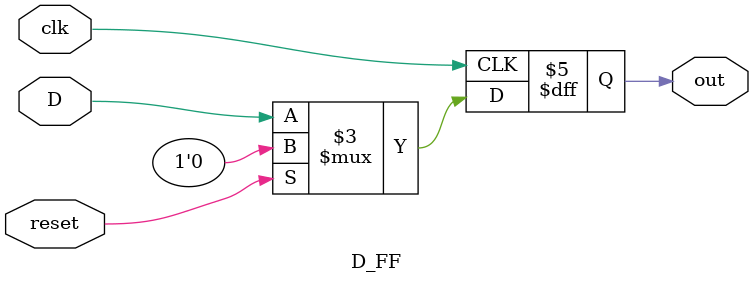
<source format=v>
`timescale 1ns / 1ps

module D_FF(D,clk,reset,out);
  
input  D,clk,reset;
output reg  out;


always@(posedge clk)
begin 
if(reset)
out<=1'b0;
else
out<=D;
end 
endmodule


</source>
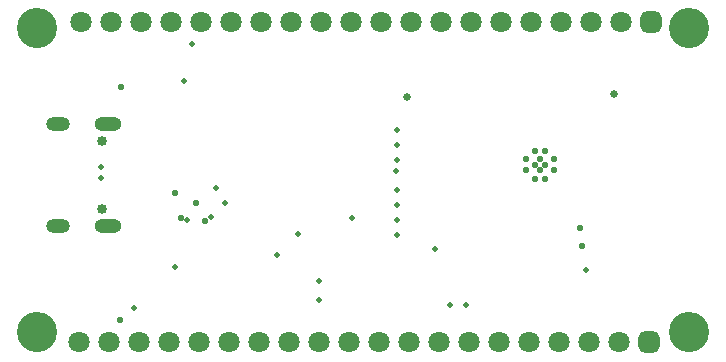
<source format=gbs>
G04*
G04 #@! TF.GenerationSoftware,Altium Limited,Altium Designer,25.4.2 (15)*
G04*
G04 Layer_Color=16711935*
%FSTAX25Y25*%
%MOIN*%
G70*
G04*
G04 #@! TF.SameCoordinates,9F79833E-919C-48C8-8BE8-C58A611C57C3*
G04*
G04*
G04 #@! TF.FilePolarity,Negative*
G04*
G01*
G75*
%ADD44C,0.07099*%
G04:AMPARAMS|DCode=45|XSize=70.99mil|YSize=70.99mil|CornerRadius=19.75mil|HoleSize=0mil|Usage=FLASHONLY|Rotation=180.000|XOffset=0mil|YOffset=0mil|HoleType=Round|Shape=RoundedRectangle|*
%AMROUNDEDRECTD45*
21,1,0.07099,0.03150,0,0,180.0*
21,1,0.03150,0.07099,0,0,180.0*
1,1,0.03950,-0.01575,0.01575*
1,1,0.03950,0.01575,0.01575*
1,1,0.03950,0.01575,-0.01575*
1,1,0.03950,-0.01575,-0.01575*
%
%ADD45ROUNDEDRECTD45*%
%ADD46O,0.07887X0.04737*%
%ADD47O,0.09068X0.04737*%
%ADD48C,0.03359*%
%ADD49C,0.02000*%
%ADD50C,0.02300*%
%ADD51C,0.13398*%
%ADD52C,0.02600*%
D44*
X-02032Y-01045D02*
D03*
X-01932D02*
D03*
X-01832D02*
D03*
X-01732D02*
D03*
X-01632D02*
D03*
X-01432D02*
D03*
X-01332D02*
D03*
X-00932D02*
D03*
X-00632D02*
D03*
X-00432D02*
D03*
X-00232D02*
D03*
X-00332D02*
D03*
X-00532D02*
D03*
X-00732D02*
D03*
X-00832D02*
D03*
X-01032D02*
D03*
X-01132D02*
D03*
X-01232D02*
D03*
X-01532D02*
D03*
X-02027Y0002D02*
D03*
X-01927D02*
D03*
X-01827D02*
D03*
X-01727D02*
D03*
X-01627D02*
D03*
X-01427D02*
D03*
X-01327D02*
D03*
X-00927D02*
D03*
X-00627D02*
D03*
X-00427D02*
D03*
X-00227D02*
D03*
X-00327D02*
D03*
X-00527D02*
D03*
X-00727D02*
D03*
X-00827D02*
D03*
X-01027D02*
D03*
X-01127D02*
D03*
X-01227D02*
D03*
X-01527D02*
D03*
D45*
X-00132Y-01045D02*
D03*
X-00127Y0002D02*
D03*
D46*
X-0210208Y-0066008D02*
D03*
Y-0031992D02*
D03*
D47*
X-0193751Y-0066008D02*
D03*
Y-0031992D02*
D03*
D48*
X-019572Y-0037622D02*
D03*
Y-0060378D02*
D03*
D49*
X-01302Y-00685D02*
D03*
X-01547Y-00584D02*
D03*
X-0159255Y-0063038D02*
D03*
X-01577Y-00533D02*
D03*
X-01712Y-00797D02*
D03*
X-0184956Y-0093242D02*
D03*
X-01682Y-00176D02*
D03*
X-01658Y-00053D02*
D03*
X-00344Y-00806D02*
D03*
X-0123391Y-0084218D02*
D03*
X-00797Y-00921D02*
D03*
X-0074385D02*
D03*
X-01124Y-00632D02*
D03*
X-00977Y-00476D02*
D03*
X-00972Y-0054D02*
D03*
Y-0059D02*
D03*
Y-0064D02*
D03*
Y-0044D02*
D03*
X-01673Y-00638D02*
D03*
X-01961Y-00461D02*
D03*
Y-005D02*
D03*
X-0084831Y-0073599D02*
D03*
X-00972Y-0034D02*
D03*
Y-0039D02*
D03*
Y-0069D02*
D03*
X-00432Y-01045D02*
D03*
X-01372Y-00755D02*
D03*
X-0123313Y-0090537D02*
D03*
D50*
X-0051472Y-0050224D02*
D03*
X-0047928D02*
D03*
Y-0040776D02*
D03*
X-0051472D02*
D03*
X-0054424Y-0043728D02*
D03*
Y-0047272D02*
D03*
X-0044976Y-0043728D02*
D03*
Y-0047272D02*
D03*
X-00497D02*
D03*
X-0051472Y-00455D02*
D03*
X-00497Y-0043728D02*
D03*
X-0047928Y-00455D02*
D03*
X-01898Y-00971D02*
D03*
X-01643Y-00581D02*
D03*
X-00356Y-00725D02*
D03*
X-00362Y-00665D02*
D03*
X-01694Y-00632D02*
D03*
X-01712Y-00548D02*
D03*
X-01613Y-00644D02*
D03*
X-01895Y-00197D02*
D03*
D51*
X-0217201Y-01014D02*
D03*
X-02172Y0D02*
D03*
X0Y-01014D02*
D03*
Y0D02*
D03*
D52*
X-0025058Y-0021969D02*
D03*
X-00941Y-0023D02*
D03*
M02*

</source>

-*-

YOUR TASK: In the records above, find the line containing "X-00132Y-01045D02*"; please retype it and every line after it through the last line, exactly and with nothing else.

SOLUTION FOR THIS PROBLEM:
X-00132Y-01045D02*
D03*
X-00127Y0002D02*
D03*
D46*
X-0210208Y-0066008D02*
D03*
Y-0031992D02*
D03*
D47*
X-0193751Y-0066008D02*
D03*
Y-0031992D02*
D03*
D48*
X-019572Y-0037622D02*
D03*
Y-0060378D02*
D03*
D49*
X-01302Y-00685D02*
D03*
X-01547Y-00584D02*
D03*
X-0159255Y-0063038D02*
D03*
X-01577Y-00533D02*
D03*
X-01712Y-00797D02*
D03*
X-0184956Y-0093242D02*
D03*
X-01682Y-00176D02*
D03*
X-01658Y-00053D02*
D03*
X-00344Y-00806D02*
D03*
X-0123391Y-0084218D02*
D03*
X-00797Y-00921D02*
D03*
X-0074385D02*
D03*
X-01124Y-00632D02*
D03*
X-00977Y-00476D02*
D03*
X-00972Y-0054D02*
D03*
Y-0059D02*
D03*
Y-0064D02*
D03*
Y-0044D02*
D03*
X-01673Y-00638D02*
D03*
X-01961Y-00461D02*
D03*
Y-005D02*
D03*
X-0084831Y-0073599D02*
D03*
X-00972Y-0034D02*
D03*
Y-0039D02*
D03*
Y-0069D02*
D03*
X-00432Y-01045D02*
D03*
X-01372Y-00755D02*
D03*
X-0123313Y-0090537D02*
D03*
D50*
X-0051472Y-0050224D02*
D03*
X-0047928D02*
D03*
Y-0040776D02*
D03*
X-0051472D02*
D03*
X-0054424Y-0043728D02*
D03*
Y-0047272D02*
D03*
X-0044976Y-0043728D02*
D03*
Y-0047272D02*
D03*
X-00497D02*
D03*
X-0051472Y-00455D02*
D03*
X-00497Y-0043728D02*
D03*
X-0047928Y-00455D02*
D03*
X-01898Y-00971D02*
D03*
X-01643Y-00581D02*
D03*
X-00356Y-00725D02*
D03*
X-00362Y-00665D02*
D03*
X-01694Y-00632D02*
D03*
X-01712Y-00548D02*
D03*
X-01613Y-00644D02*
D03*
X-01895Y-00197D02*
D03*
D51*
X-0217201Y-01014D02*
D03*
X-02172Y0D02*
D03*
X0Y-01014D02*
D03*
Y0D02*
D03*
D52*
X-0025058Y-0021969D02*
D03*
X-00941Y-0023D02*
D03*
M02*

</source>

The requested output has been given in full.